The Cameroons have spent many an evening around each others' dining tables. They argue; what else would one expect from a group of highly intelligent and opinionated characters who all have strong views on complex subjects? Sometimes they have the sort of heated discussions which would make for a terrific dinner-party, with everyone texting the next day to say what fun that was and let's do it again soon. All this has nothing in common with the incessant, black-bile rages which have rendered this government dysfunctional. For a start, the Cameron team like and respect each other.

Even so, there will be a switch of emphasis. Between now and polling day, the streetfighters will be in charge. Their gang of three might seem oddly assorted. As one would expect, it includes Andy Coulson, who used to edit the News of the World. But unlike, say, Rebekah Wade or Kelvin MacKenzie, Mr Coulson is a mild-mannered fellow. His confreres are George Osborne and George Bridges.

Mr Osborne may be the heir to a baronetcy, but he does not look like the sort of pugilistic Regency baronet who would have consorted with the fancy. Mr Bridges is a grandson of Lord Bridges, sometime head of the Civil Service and one of the most formidable Whitehall chiefs of the 20th century. Young George Bridge's bloodline is high administration, not low politics.

In the other corner – not that they would go anywhere near a boxing ring – are Steve Hilton, the son of a Hungarian refugee, and Oliver Letwin, a former Cambridge don who is the offspring of American academics. Each team has one old Etonian, but background, class and education are irrelevant. These are able men who have formed their own political views. They all know that at the end of the dinner party, David Cameron will take the decisions.

Early on, Mr Cameron decided that yesterday's speech would be another high-wire act. With neither notes nor a lectern for protection, it was trapeze artistry without a safety net. In previous noteless forays, Mr Cameron had memorised chunks of the text. This time, he merely worked out a structure and then improvised. The final product lacked the molto vivace of his finest party conference performances – 2005, 2007 – but there was plenty of excitement. Moreover, this will not be a stand-alone speech. It was his opening salvo in the intensified phase of the election campaign.

Assuming that there are 10 weeks to go, we can only make one confident prediction. This will be one of the most important election campaigns of all time. Over the past 30 years, the majority of election campaigns had little effect on the outcome, which would have been roughly the same if the poll had been held before the electioneering started. This time, there is a lot of volatility out there. The debates could have a dramatic impact. So could general perceptions of the party leaders. There is also a lot of disillusion. A large number of voters are more in a mood to call down plagues on all the parties than to feel enthusiasm for any of them. That could change, or it could intensify, especially in a long campaign.

That said, enough voters may have come to one settled judgement which could be decisive. In the polls, Gordon Brown trails his party; David Cameron does better than his one. Yesterday, viewers could see why. Even when he is not at the top of his game, Mr Cameron has an electricity which his rivals cannot match. He must now use that voltage to generate trust.

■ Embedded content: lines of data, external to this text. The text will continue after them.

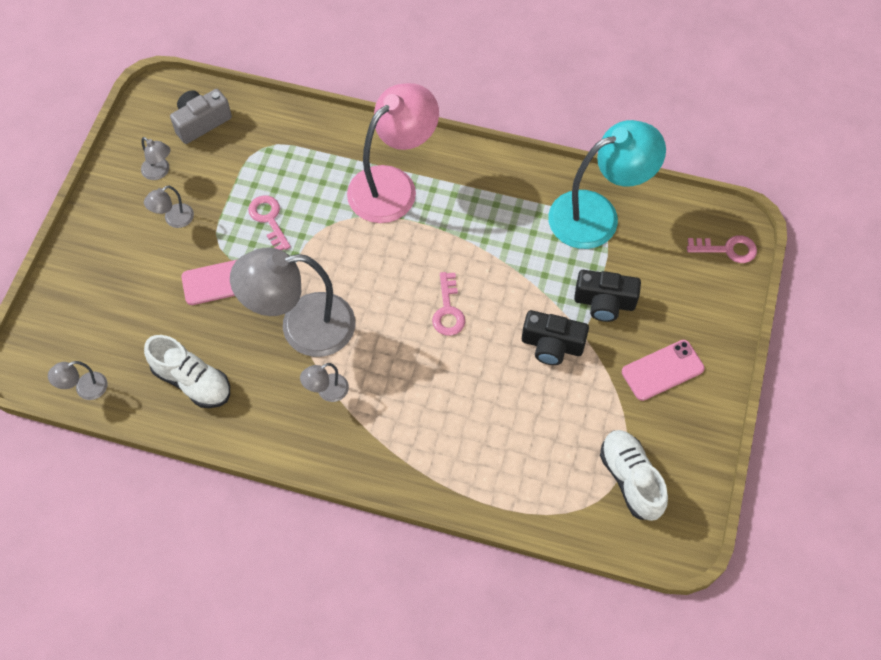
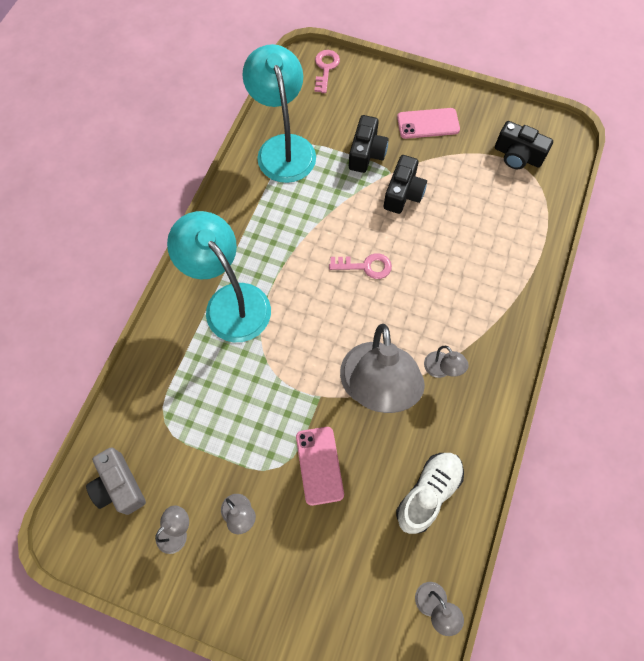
camera: 85 degrees left, 5 degrees up
(269, 219) = (252, 417): pink key -> none
(393, 185) = (229, 302): pink lamp -> turquoise lamp
(630, 479) = (517, 156): white shoe -> black camera
(662, 370) = (428, 124): pink phone -> pink phone turned 75 degrees counterclockwise

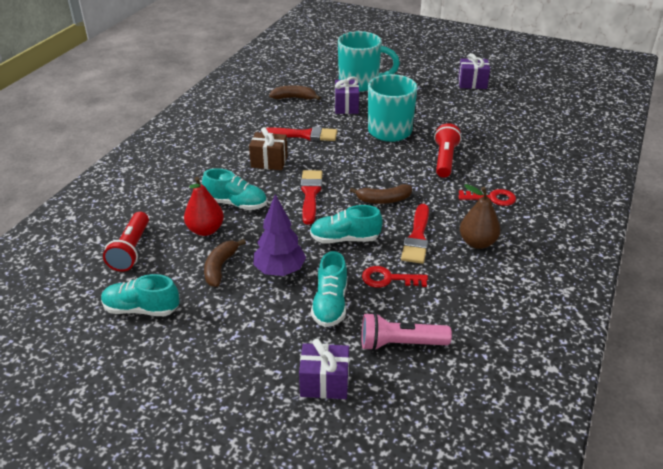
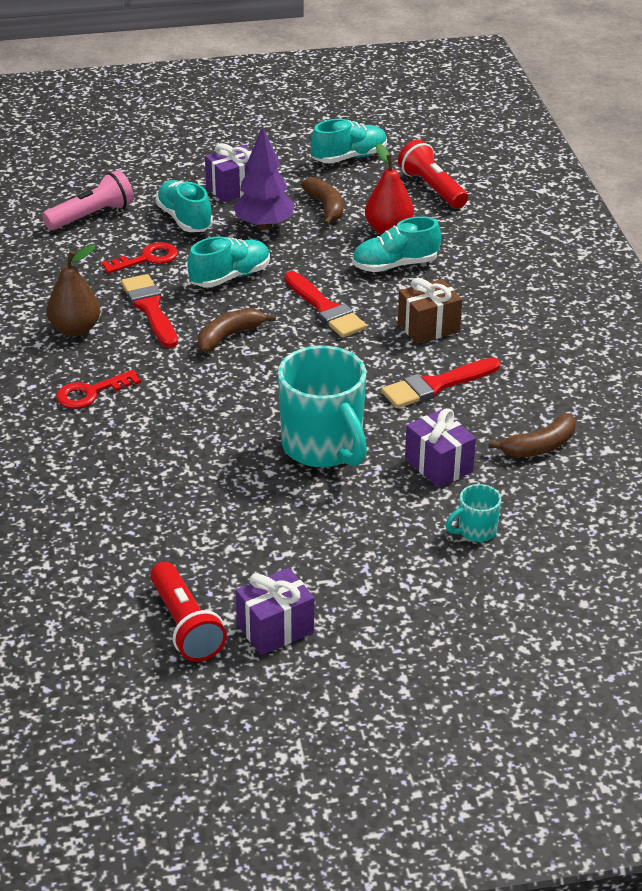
camera: 145 degrees right, 0 degrees up
(324, 383) = (135, 172): purple gift -> purple gift (233, 189)
(360, 83) = (475, 531): turquoise mug -> turquoise mug, size x0.45
(445, 159) = (197, 428): red flashlight -> red flashlight (185, 625)

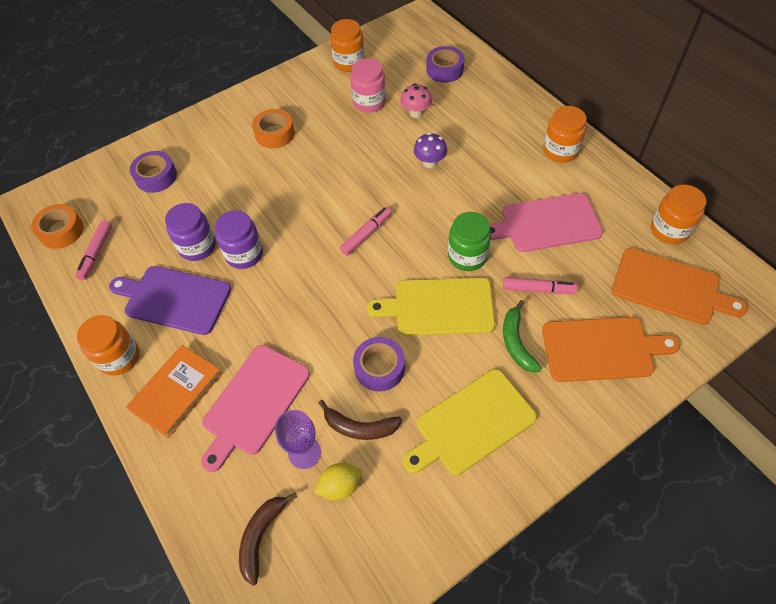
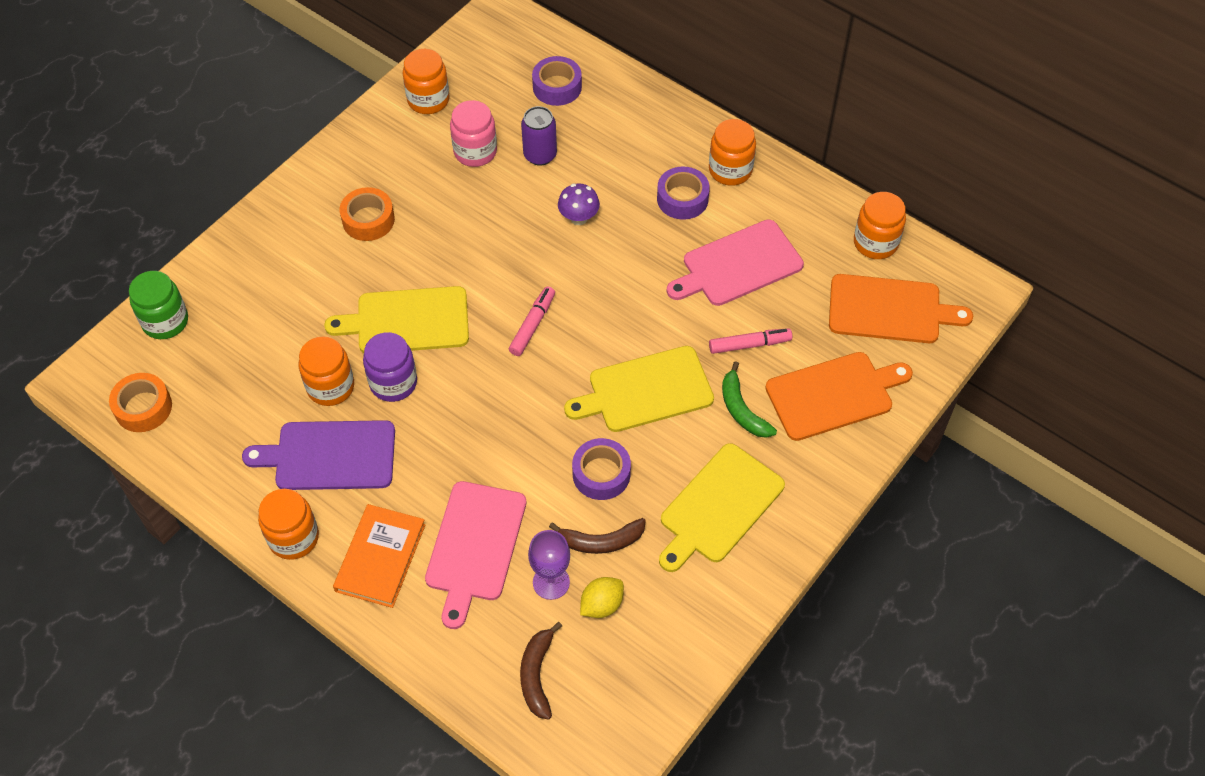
camera: 20 degrees left, 0 degrees up
(96, 253) = (204, 424): pink marker -> none
(156, 177) = (235, 310): purple tape -> purple tape (682, 199)
(197, 246) = (330, 387): purple jar -> orange jar
(273, 211) = (407, 321): none -> yellow cutting board
(416, 113) = (540, 155): pink mushroom -> purple can
(467, 256) = (659, 325): green jar -> green jar (165, 321)

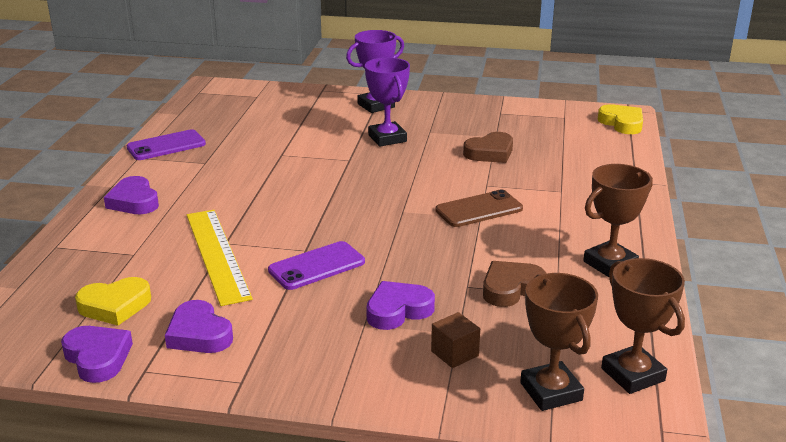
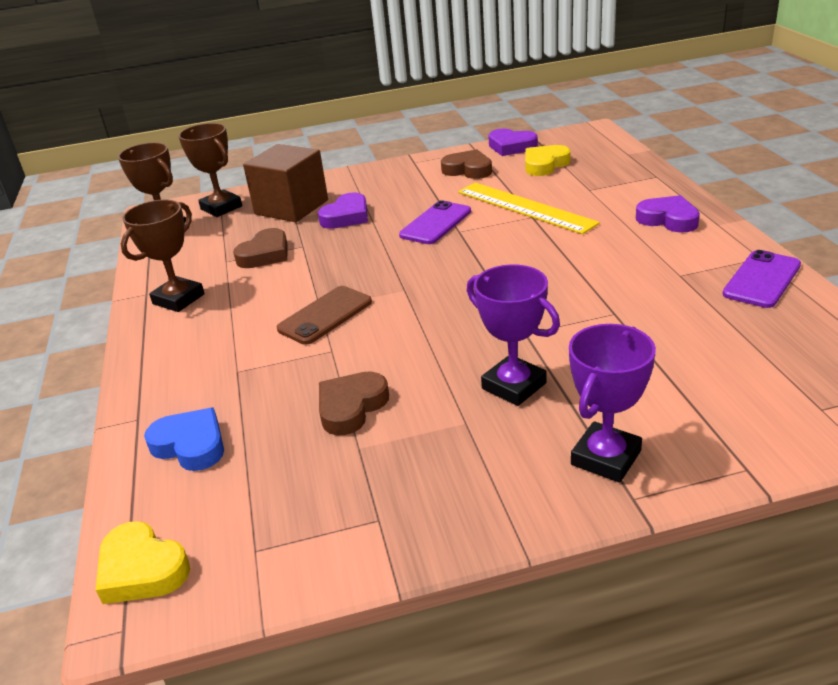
camera: 160 degrees right, 5 degrees up
(199, 334) = (468, 170): purple heart -> brown heart
(454, 353) = (291, 207): brown cube -> brown cube, size x2.19
(597, 160) = (190, 445): none -> blue heart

In part, he can do this by talking about hope and change, themes which come naturally to him. He should also use the vocabulary of aspiration, which has not been prominent enough in Tory rhetoric. Although that is partly because of the economic crisis, wise Tories never lose contact with the language of opportunity. Under him, Mr Cameron promised, "Britain will be open for business". There needs to be more of that.

Yet the Tories have another problem, which might seem to need a different solution. They have to appeal to the angry classes; the people who think that the country has gone to the dogs and who feel more punitive than hopeful. Some of yesterday's proposals on immigration and welfare will help, but they will need to be repeated. For the next few weeks, there needs to be a bit less tree-hugging and a bit more bunny-boiling. Not to mention Brown-bashing, though a large number of Tories are still hoping, despite the recent polls, that he will manage to bash himself.